I know pitifully little about anime. My friend Doug, whose versatility ranges from being a Bresson expert to an animation connoisseur, turned me on to Hayao Miyazaki a while back. So far, I've seen Princess Mononoke, Spirited Away and Howl's Moving Castle. Most recently, I watched his 1988 film My Neighbor Totoro and was captivated, puzzled and a bit unsettled by it. (This, I have come to realize, is a typical and appropriate response to Miyazaki).

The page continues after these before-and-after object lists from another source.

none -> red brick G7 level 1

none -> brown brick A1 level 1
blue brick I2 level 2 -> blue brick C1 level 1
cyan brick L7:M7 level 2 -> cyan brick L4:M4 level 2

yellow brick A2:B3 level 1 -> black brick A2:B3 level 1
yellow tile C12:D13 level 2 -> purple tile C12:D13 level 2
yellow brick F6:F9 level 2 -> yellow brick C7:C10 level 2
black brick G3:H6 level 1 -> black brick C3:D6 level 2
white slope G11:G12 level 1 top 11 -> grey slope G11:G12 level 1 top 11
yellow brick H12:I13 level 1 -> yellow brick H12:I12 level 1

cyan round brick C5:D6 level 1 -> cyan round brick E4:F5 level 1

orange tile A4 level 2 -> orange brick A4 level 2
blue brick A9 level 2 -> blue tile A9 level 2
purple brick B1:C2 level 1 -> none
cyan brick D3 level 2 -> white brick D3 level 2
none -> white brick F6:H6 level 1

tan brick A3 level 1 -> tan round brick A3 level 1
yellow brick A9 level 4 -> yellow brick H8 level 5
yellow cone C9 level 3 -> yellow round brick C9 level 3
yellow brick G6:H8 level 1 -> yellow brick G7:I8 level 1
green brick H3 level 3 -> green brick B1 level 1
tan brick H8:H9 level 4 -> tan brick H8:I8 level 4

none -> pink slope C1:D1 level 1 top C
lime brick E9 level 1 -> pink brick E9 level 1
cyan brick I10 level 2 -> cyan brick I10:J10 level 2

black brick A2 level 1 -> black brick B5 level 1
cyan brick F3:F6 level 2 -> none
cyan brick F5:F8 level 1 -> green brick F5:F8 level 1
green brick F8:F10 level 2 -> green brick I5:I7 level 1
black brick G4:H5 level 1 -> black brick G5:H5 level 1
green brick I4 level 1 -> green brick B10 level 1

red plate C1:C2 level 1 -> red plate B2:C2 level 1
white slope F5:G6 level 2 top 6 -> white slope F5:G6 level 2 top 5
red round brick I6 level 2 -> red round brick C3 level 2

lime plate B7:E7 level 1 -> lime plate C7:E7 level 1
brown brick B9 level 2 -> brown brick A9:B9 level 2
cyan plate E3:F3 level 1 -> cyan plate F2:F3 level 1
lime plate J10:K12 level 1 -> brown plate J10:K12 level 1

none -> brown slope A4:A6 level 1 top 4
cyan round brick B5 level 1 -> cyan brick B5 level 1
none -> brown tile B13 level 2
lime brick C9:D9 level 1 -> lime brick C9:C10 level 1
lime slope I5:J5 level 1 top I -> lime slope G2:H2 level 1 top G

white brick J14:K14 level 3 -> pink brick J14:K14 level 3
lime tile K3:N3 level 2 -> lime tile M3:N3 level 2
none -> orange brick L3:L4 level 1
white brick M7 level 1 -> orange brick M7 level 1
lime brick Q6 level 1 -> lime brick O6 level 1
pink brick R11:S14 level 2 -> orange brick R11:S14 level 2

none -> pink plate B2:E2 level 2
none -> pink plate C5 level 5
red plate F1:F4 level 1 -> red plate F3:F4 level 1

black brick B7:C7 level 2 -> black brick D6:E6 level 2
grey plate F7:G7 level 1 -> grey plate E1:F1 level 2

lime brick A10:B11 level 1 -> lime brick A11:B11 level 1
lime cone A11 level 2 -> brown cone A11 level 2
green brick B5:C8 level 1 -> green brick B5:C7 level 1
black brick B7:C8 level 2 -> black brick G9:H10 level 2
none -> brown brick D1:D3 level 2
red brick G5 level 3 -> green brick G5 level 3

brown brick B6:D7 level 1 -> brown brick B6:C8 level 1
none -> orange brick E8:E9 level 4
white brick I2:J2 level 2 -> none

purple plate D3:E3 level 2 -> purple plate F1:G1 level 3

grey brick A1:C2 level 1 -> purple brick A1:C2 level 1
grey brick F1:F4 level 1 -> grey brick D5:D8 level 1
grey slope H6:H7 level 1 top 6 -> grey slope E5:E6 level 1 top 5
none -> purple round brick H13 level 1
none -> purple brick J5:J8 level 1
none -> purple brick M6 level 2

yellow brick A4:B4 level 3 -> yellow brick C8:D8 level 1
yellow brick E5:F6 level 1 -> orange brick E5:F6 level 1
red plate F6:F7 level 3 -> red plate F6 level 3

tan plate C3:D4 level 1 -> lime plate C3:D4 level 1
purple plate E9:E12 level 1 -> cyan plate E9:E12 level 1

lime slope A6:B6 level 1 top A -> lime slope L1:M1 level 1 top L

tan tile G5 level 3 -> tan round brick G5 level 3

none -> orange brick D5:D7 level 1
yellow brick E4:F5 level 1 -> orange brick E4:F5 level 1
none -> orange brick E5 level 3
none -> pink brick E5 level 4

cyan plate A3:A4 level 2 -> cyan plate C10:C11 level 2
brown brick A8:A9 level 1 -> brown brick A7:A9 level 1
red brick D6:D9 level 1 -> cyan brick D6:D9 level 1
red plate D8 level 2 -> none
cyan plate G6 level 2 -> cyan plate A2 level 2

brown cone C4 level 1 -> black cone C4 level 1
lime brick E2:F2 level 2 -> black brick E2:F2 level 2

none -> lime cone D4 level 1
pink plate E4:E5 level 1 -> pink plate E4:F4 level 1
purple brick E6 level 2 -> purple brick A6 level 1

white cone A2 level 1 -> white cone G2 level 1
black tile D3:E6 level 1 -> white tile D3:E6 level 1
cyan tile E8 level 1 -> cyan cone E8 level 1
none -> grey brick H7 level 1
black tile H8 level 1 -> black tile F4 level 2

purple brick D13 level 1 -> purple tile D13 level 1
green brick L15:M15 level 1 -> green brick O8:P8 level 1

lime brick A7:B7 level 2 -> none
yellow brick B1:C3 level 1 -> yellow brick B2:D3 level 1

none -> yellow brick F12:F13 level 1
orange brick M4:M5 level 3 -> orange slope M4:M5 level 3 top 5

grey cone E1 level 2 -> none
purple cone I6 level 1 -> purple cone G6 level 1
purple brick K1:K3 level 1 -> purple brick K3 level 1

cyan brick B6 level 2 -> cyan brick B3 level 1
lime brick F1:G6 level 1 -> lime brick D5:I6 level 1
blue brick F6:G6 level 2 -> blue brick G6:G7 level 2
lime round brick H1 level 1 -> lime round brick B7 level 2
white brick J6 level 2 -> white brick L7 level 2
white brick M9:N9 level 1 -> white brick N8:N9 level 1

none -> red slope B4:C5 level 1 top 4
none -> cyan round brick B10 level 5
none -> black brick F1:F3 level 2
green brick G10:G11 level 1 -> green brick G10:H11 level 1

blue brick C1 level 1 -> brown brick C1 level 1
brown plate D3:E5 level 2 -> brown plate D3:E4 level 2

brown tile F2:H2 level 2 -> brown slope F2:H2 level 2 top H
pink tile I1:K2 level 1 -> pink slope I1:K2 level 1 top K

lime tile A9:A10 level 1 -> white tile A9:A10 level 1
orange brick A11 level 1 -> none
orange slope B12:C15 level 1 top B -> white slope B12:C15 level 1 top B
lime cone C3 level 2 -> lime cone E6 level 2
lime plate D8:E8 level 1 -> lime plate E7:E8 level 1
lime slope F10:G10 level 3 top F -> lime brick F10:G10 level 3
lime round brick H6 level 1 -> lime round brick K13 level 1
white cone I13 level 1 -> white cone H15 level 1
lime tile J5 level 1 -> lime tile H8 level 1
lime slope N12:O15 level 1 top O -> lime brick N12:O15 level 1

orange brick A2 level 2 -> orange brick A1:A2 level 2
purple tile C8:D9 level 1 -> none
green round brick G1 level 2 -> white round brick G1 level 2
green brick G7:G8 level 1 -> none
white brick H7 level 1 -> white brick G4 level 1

Two sisters, eight and fifteen, move to the countryside with their father, an anthropology professor, and make friends with a Totoro, a large forest spirit, that lives in a camphor tree. (Their father never questions or disbelieves them). Meanwhile, their mother is dying, probably of TB — this being the 1950's — and the girls adapt and adjust to their new rural home. The plot is not earth-shaking, and the movie is the better for it. In the most exciting scene, the sisters simply wait at a bus-stop in the night rain for their father, their colossal furry friend by their side. Overall, it's a far cry from the adrenalinized ride through the average American toon.
The way I see it, Nature is the central Miyazaki preoccupation. Not a cuddly-happy, big-bosomed-mother-nature utopia but instead Nature as a vast, mysterious, threatening, sometimes indifferent, sometimes cruel, but beautiful and vital living thing. Moody sky, wet fields, gleaming tadpoles, mountainous trees, creepy underbrush, growling lightning, kindly ghosts — these are the vivid images that Miyazaki wants to leave you with in lieu of elaborate plot and complex psyschology (though these latter elements are not absent).
In addition to Miyazaki, I've seen two films by Mamoru Oshii. One of them, Ghost In The Shell II: Innocence, is my favorite anime. I simply love its Godardian perpetual digressiveness, and it made me cry whoopee both times I saw it.
So, your favorite anime films and directors? And why?